Records from a data collection:
######

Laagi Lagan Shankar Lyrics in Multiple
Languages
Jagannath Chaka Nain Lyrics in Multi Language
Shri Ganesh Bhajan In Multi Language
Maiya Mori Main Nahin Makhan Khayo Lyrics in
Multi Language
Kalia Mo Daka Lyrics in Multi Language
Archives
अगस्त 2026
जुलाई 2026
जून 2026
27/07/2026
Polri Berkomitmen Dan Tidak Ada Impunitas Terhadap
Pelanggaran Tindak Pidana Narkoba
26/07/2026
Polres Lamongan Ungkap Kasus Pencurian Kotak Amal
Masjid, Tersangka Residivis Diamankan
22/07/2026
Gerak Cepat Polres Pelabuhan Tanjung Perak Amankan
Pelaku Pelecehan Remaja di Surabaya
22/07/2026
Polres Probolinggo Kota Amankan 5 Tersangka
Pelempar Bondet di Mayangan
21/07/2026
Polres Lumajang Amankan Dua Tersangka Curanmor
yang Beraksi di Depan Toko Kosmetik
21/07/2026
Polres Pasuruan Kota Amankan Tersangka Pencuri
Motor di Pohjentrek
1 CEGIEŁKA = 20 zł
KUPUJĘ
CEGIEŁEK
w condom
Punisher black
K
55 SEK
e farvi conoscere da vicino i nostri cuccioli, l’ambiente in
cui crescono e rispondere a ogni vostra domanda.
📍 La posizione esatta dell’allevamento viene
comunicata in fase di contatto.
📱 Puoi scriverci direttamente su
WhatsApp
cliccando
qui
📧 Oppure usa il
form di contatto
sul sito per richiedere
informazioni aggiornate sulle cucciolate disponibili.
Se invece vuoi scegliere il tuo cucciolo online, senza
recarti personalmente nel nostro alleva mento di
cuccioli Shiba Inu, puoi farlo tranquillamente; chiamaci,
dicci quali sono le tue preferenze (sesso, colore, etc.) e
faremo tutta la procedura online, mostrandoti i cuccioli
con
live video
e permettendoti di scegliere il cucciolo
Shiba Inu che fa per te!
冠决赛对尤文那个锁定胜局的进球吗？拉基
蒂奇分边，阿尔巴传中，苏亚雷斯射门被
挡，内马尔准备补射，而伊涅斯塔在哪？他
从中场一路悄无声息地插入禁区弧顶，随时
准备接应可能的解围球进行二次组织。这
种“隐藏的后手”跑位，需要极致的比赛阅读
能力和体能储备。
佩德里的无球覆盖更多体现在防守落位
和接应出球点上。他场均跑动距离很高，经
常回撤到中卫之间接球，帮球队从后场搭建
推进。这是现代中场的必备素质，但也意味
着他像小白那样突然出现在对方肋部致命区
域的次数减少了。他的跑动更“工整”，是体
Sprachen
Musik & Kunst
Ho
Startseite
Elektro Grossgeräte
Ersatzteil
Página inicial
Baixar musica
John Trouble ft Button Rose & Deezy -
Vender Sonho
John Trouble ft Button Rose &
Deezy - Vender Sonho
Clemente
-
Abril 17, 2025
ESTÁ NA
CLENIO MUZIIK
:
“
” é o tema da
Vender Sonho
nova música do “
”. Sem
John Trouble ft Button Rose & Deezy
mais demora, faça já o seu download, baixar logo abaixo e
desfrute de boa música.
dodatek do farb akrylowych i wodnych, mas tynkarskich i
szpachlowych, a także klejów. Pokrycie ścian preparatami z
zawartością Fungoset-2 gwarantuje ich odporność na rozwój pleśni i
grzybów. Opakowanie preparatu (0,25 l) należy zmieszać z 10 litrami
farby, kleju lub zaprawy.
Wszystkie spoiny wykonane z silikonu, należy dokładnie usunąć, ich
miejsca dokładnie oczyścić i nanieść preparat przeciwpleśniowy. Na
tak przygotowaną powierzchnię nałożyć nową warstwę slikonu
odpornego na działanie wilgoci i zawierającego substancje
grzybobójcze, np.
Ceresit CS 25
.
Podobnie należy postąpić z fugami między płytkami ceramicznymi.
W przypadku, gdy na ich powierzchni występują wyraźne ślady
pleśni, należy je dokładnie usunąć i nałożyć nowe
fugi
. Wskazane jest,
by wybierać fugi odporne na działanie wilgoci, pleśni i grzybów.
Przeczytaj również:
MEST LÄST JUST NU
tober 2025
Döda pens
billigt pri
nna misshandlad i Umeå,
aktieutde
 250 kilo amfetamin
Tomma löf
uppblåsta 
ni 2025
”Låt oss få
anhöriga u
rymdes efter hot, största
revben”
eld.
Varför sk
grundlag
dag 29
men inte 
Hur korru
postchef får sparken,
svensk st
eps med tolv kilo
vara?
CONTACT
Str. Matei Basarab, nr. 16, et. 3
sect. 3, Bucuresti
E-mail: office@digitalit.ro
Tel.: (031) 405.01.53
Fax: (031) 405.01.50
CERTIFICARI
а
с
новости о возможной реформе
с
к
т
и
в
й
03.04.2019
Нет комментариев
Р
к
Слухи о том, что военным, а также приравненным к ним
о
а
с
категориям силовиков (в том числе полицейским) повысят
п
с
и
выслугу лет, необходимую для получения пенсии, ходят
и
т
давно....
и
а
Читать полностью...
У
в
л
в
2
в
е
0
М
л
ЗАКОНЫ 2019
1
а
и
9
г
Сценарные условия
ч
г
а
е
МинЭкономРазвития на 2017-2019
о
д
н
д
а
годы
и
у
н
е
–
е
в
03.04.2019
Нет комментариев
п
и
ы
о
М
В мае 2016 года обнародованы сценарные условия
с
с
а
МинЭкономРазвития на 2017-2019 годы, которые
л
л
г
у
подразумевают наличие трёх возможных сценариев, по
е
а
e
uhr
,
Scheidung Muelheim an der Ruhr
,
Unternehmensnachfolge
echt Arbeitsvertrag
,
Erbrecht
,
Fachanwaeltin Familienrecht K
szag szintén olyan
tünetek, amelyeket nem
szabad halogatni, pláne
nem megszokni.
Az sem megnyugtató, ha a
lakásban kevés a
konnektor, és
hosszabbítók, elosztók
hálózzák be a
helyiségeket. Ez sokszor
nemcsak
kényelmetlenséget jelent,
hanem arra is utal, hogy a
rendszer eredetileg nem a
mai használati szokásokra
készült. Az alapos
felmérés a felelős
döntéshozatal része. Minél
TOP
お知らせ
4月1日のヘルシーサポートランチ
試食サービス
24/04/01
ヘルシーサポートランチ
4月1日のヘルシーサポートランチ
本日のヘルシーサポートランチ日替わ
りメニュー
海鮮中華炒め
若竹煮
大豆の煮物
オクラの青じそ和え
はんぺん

######

For the word "usunąć", find all matching lines in the entries above and copy them out.

Wszystkie spoiny wykonane z silikonu, należy dokładnie usunąć, ich
pleśni, należy je dokładnie usunąć i nałożyć nowe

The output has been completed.